SOURCE DATA below:

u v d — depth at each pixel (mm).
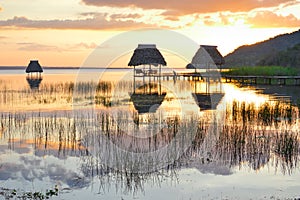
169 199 8438
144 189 9125
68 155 12219
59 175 10234
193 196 8609
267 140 13609
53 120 18531
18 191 9000
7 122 18109
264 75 44594
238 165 10969
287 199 8367
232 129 15453
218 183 9508
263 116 18781
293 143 13070
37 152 12641
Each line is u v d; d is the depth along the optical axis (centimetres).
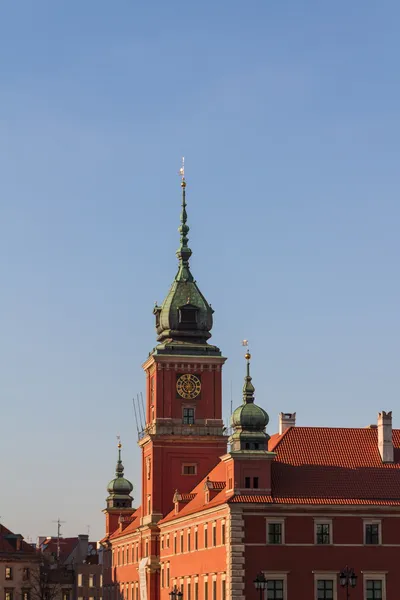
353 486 15588
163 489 19988
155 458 19975
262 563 15112
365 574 15250
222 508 15662
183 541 18262
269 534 15200
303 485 15512
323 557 15225
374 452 16162
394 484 15700
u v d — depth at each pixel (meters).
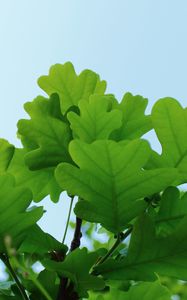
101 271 0.53
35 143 0.66
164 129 0.57
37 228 0.58
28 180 0.66
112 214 0.54
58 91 0.72
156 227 0.56
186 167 0.57
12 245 0.53
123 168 0.53
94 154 0.52
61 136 0.63
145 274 0.53
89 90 0.73
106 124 0.62
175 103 0.57
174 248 0.53
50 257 0.58
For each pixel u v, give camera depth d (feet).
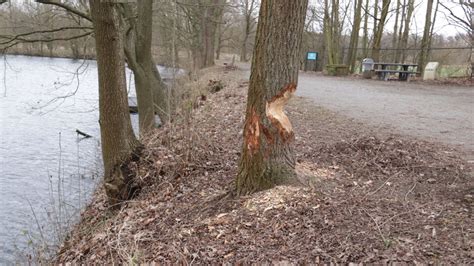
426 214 13.34
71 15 37.09
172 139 25.29
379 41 69.72
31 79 89.10
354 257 11.16
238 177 16.71
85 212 23.59
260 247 12.55
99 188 27.02
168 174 22.40
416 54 88.74
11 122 53.98
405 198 15.12
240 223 14.07
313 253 11.69
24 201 28.58
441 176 17.29
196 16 65.41
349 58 83.92
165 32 62.03
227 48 172.96
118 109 22.13
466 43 69.92
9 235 23.79
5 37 34.83
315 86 51.13
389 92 44.98
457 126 26.68
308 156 21.09
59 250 19.26
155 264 13.03
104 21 20.83
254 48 15.30
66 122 54.60
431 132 24.94
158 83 40.65
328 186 15.97
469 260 10.41
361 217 13.20
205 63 98.07
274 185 15.61
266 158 15.61
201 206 16.94
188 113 28.94
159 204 19.45
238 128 29.17
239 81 55.42
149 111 37.35
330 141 23.65
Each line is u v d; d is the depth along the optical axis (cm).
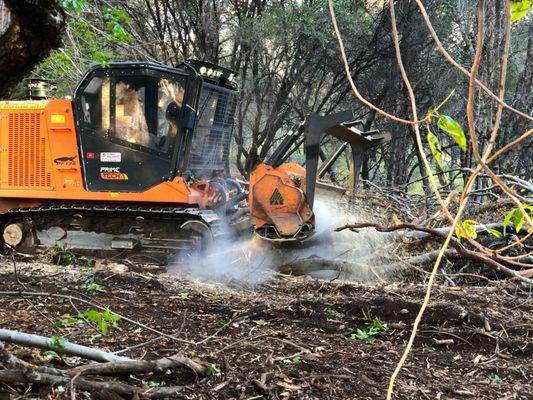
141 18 1775
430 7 1797
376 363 426
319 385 369
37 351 381
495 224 773
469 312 561
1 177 943
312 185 827
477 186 1157
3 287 629
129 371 336
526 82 1509
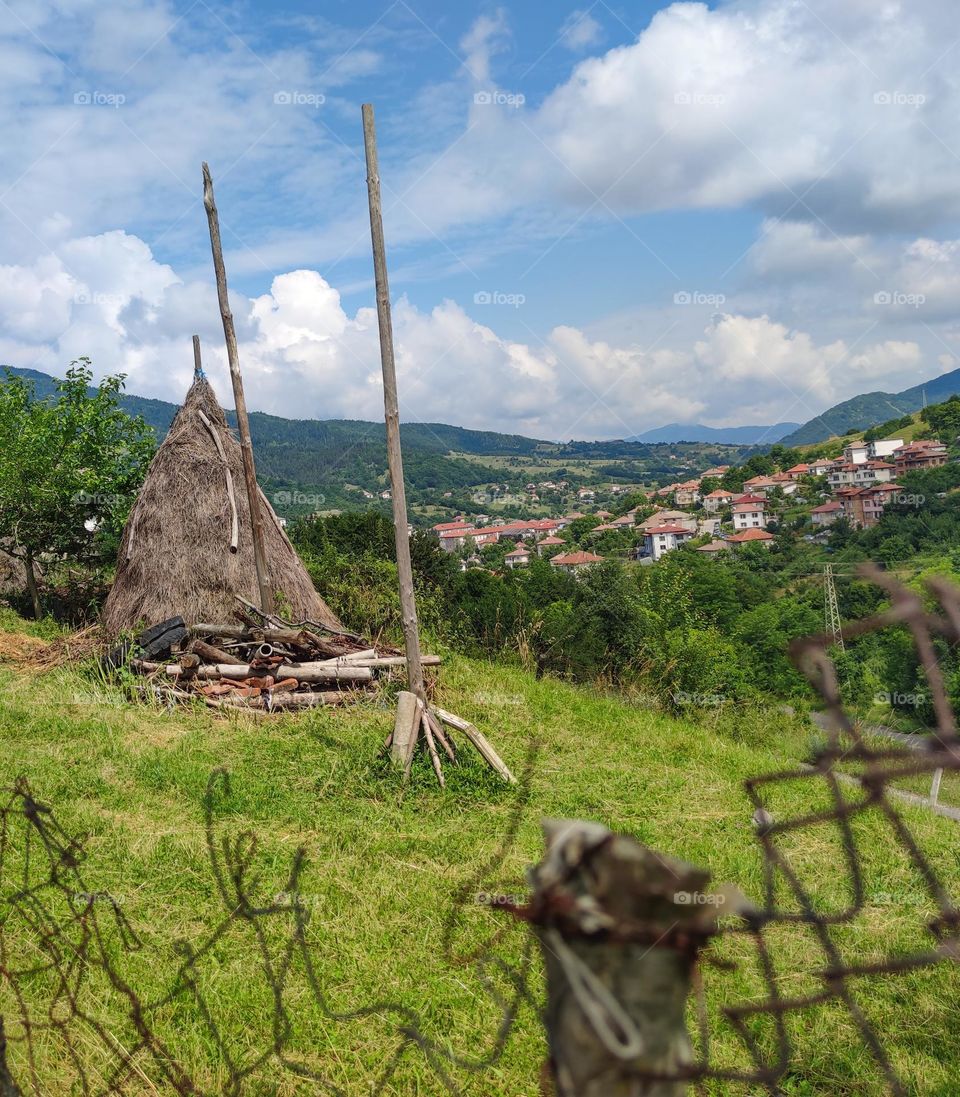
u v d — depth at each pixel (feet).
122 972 15.62
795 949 17.87
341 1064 13.34
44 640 51.60
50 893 18.56
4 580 62.90
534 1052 13.85
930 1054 14.73
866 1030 4.83
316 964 16.56
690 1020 14.90
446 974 16.25
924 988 16.57
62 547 60.49
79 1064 11.71
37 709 34.17
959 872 23.12
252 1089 12.65
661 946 3.84
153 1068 12.87
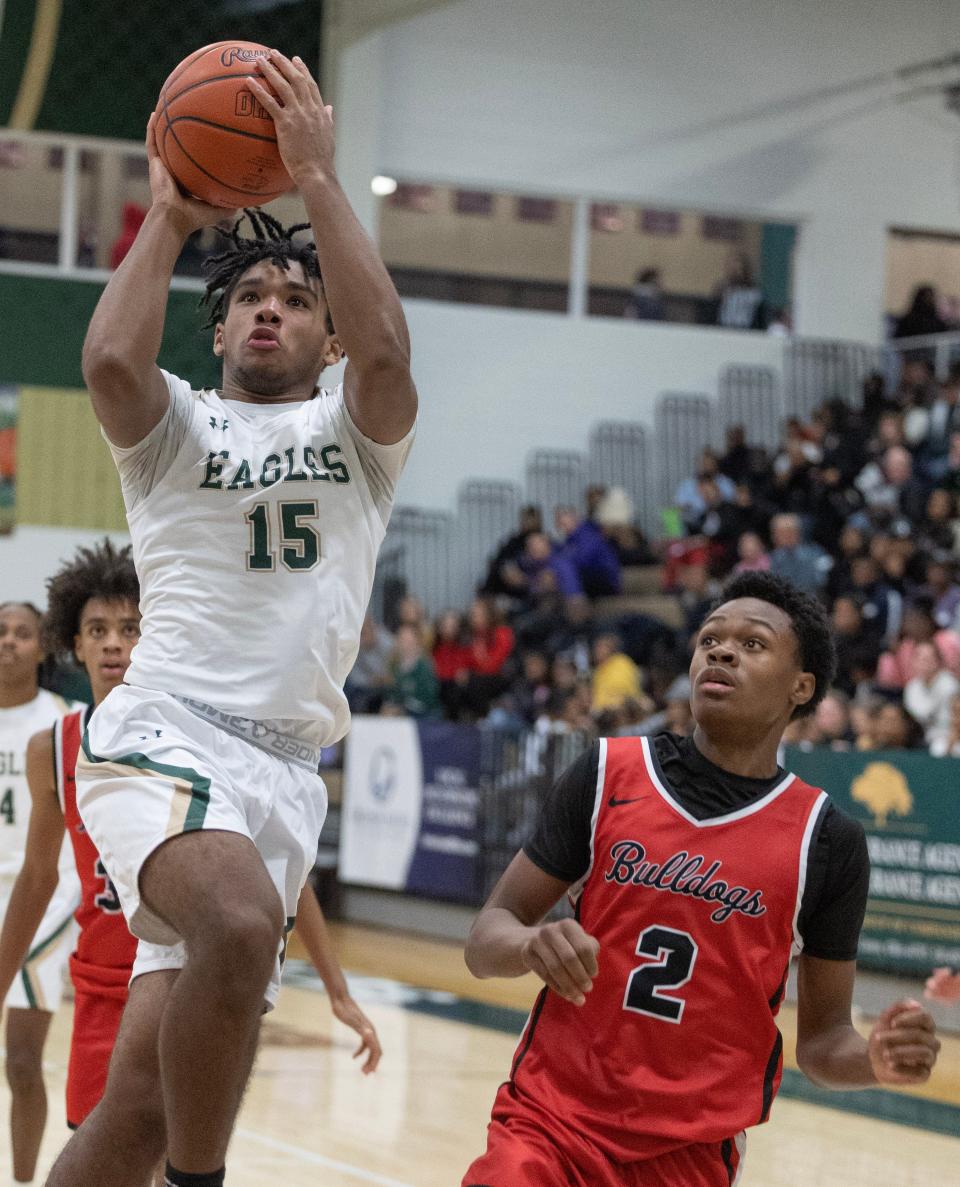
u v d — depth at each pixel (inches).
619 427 601.9
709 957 97.0
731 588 106.5
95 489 469.4
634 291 615.8
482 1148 199.6
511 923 98.2
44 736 136.1
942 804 298.7
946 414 533.6
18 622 186.1
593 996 97.2
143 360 95.2
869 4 625.9
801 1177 193.2
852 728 365.4
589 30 602.5
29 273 468.1
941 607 446.9
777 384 617.0
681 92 611.2
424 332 589.9
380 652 500.7
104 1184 92.3
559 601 512.7
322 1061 254.7
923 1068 89.8
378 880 437.4
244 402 103.7
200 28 461.7
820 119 622.8
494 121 593.6
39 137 459.8
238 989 84.4
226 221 111.7
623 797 101.3
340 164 551.8
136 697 95.6
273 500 98.0
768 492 549.0
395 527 577.9
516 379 595.8
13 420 465.1
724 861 98.6
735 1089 96.2
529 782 389.4
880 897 310.3
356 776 449.7
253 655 96.3
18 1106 170.9
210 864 87.1
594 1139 93.7
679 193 611.2
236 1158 189.6
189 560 97.3
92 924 133.1
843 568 479.8
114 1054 94.6
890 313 633.6
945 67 625.3
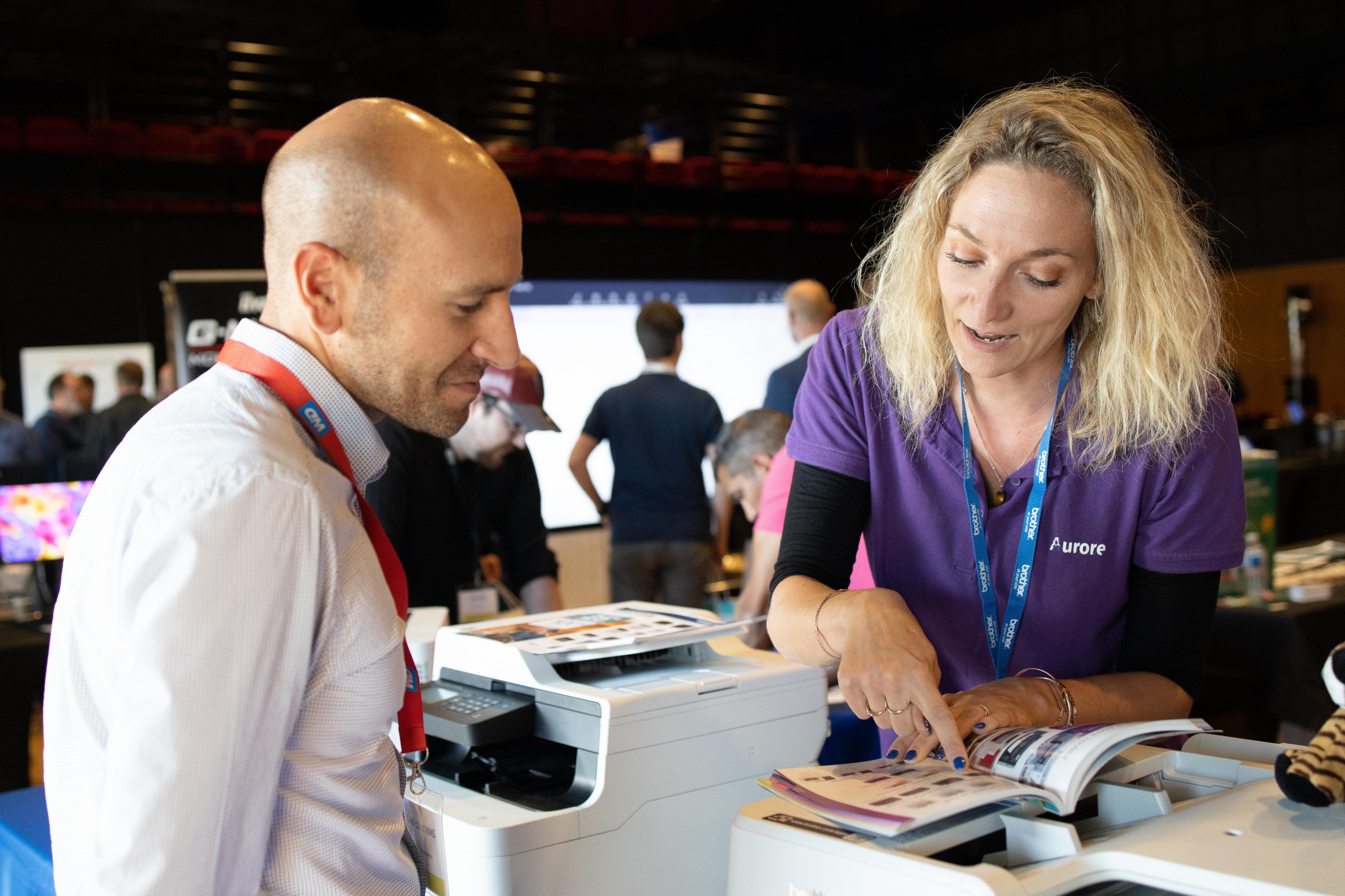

End of SOURCE DATA.

▶ _INSTRUCTIONS FOR THE TASK_:
Repeat the material above exactly, so that every entry appears but no picture does.

▶ _YOUR SOLUTION_:
u v d — depth at each pixel (mm).
169 199 8438
144 189 9125
68 155 12219
59 175 10234
193 196 8609
267 140 13609
53 120 18531
18 191 9000
7 122 18109
264 75 44594
238 165 10969
287 199 8367
232 129 15453
218 183 9508
263 116 18781
293 143 13070
37 152 12641
Each line is u v d; d is the depth along the optical axis (centimetres).
353 486 15588
163 489 19988
155 458 19975
262 563 15112
365 574 15250
222 508 15662
183 541 18262
269 534 15200
303 485 15512
323 557 15225
374 452 16162
394 484 15700
u v d — depth at each pixel (meters).
101 271 0.53
35 143 0.66
164 129 0.57
37 228 0.58
28 180 0.66
112 214 0.54
58 91 0.72
156 227 0.56
186 167 0.57
12 245 0.53
123 168 0.53
94 154 0.52
61 136 0.63
145 274 0.53
89 90 0.73
106 124 0.62
175 103 0.57
174 248 0.53
50 257 0.58
For each pixel u v, give camera depth d (feet).
426 214 13.34
71 15 37.09
172 139 25.29
379 41 69.72
31 79 89.10
354 257 11.16
238 177 16.71
85 212 23.59
260 247 12.55
99 188 27.02
168 174 22.40
416 54 88.74
11 122 53.98
405 198 15.12
240 223 14.07
313 253 11.69
24 201 28.58
441 176 17.29
196 16 65.41
349 58 83.92
165 32 62.03
227 48 172.96
118 109 22.13
466 43 69.92
9 235 23.79
5 37 34.83
315 86 51.13
389 92 44.98
457 126 26.68
308 156 21.09
59 250 19.26
155 264 13.03
104 21 20.83
254 48 15.30
66 122 54.60
431 132 24.94
158 83 40.65
328 186 15.97
469 260 10.41
361 217 13.20
205 63 98.07
274 185 15.61
266 158 15.61
201 206 16.94
188 113 28.94
159 204 19.45
238 128 29.17
239 81 55.42
149 111 37.35
330 141 23.65
Each line is u v d; d is the depth along the optical axis (cm).
141 18 1775
430 7 1797
376 363 426
319 385 369
37 351 381
495 224 773
469 312 561
1 177 943
312 185 827
477 186 1157
3 287 629
129 371 336
526 82 1509
u v d — depth at each pixel (feet).
122 972 15.62
795 949 17.87
341 1064 13.34
44 640 51.60
50 893 18.56
4 580 62.90
534 1052 13.85
930 1054 14.73
866 1030 4.83
316 964 16.56
690 1020 14.90
446 974 16.25
924 988 16.57
62 547 60.49
79 1064 11.71
37 709 34.17
959 872 23.12
252 1089 12.65
661 946 3.84
153 1068 12.87
u v d — depth at each pixel (inches).
619 427 601.9
709 957 97.0
731 588 106.5
95 489 469.4
634 291 615.8
482 1148 199.6
511 923 98.2
44 736 136.1
942 804 298.7
946 414 533.6
18 622 186.1
593 996 97.2
143 360 95.2
869 4 625.9
801 1177 193.2
852 728 365.4
589 30 602.5
29 273 468.1
941 607 446.9
777 384 617.0
681 92 611.2
424 332 589.9
380 652 500.7
104 1184 92.3
559 601 512.7
322 1061 254.7
923 1068 89.8
378 880 437.4
244 402 103.7
200 28 461.7
820 119 622.8
494 121 593.6
39 137 459.8
238 989 84.4
226 221 111.7
623 797 101.3
340 164 551.8
136 697 95.6
273 500 98.0
768 492 549.0
395 527 577.9
516 379 595.8
13 420 465.1
724 861 98.6
735 1089 96.2
529 782 389.4
880 897 310.3
356 776 449.7
253 655 96.3
18 1106 170.9
210 864 87.1
594 1139 93.7
679 193 611.2
236 1158 189.6
189 560 97.3
92 924 133.1
843 568 479.8
114 1054 94.6
890 313 633.6
945 67 625.3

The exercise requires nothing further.